In St. Louis, they encounter prejudice. This is the time of NINA (No Irish Need Apply), and Dare is forced to masquerade as an Englishman. While they are in St. Louis, Dare works in a print shop and Rachel finds out that Miss Wakefield has been keeping from her all the letters her uncle has been sending. Rachel’s uncle and aunt live in Oregon and want to see their niece and nephew. Dare and Rachel are forced to flee again when she is stabbed and almost raped by the son of Dare’s employer. They again change their name, this time to Mr. and Mrs. Dare Gilmartin and join a wagon train to the Oregon territory.
The trip to Oregon is packed full of events and character development. Dare and Rachel make several friends among the company and soon become almost indispensable to the other members of the wagon train. Dare excels in handling horses and so does Rachel’s brother Atoka. Rachel and Atoka save the wagon train by talking and trading with the Indian tribes who live on the land the company passes through. Rachel is well-versed in finding edible and medicinal plants and she also helps teach the children in the party. Atoka changes from a lost and bitter young man, to one with a sense of purpose and place. He rescues a young white woman who had been a captive of the Indians and then spurned by her family, and they are married on the journey. Rachel and Dare also grow closer and their marriage, which has been one of convenience, becomes a true bond of souls.
I started this book feeling a little bit leery. I just don’t like Indian historical romances. Most of the ones I have read were very simplistic and full of that awful “Me Brave Wolf” dialect that I just hate. Rachel LeMoyne is not that kind of book. It is not simplistic; the characters in it are well-rounded and not the least bit stereotyped. I was very impressed by the masterful way Eileen Charbonneau uses language to evoke the character’s backgrounds. Both Dare and Rachel speak English perfectly well, but it is clear from the way they talk that English is their second language. There are a few Choctaw and Gaelic words and phrases sprinkled through the book, but not enough to be disconcerting.

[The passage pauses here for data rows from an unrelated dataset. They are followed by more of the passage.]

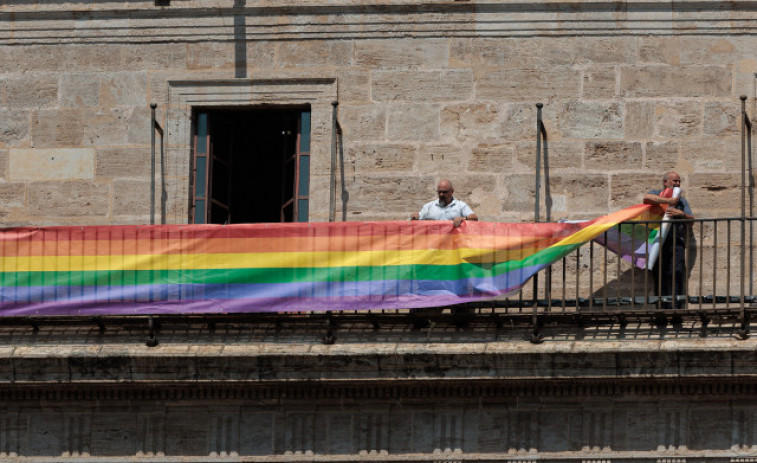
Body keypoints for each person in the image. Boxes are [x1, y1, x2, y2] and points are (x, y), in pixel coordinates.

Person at [643, 171, 695, 304]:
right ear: (666, 182)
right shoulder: (657, 193)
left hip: (676, 242)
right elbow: (647, 198)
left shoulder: (682, 201)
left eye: (679, 181)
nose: (678, 184)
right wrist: (668, 201)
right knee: (659, 276)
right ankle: (661, 310)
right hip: (657, 243)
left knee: (676, 274)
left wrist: (681, 213)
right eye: (675, 181)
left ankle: (676, 308)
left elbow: (691, 221)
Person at [410, 179, 479, 227]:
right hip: (433, 245)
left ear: (452, 191)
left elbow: (474, 218)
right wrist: (415, 216)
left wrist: (462, 219)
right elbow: (416, 219)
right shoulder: (429, 207)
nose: (441, 194)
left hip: (453, 245)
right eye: (439, 192)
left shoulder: (460, 206)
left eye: (444, 192)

There is an afterward to the book where Ms. Charbonneau explains the origin of the story and the sources for many of the characters in her book. There is also a bibliography of historical sources for those who are interested in reading more about this period in Ireland and America.
This is a superb book. It’s not light and fluffy, but it is not at all difficult to read. Dare and Rachel are two of the most admirable people I’ve encountered in a book and I grew to love them and empathize with them over the course of the story. I am a very fast reader, but I read this book slowly, savoring the characters and their stories. Rachel LeMoyne is a book that I am looking forward to reading again.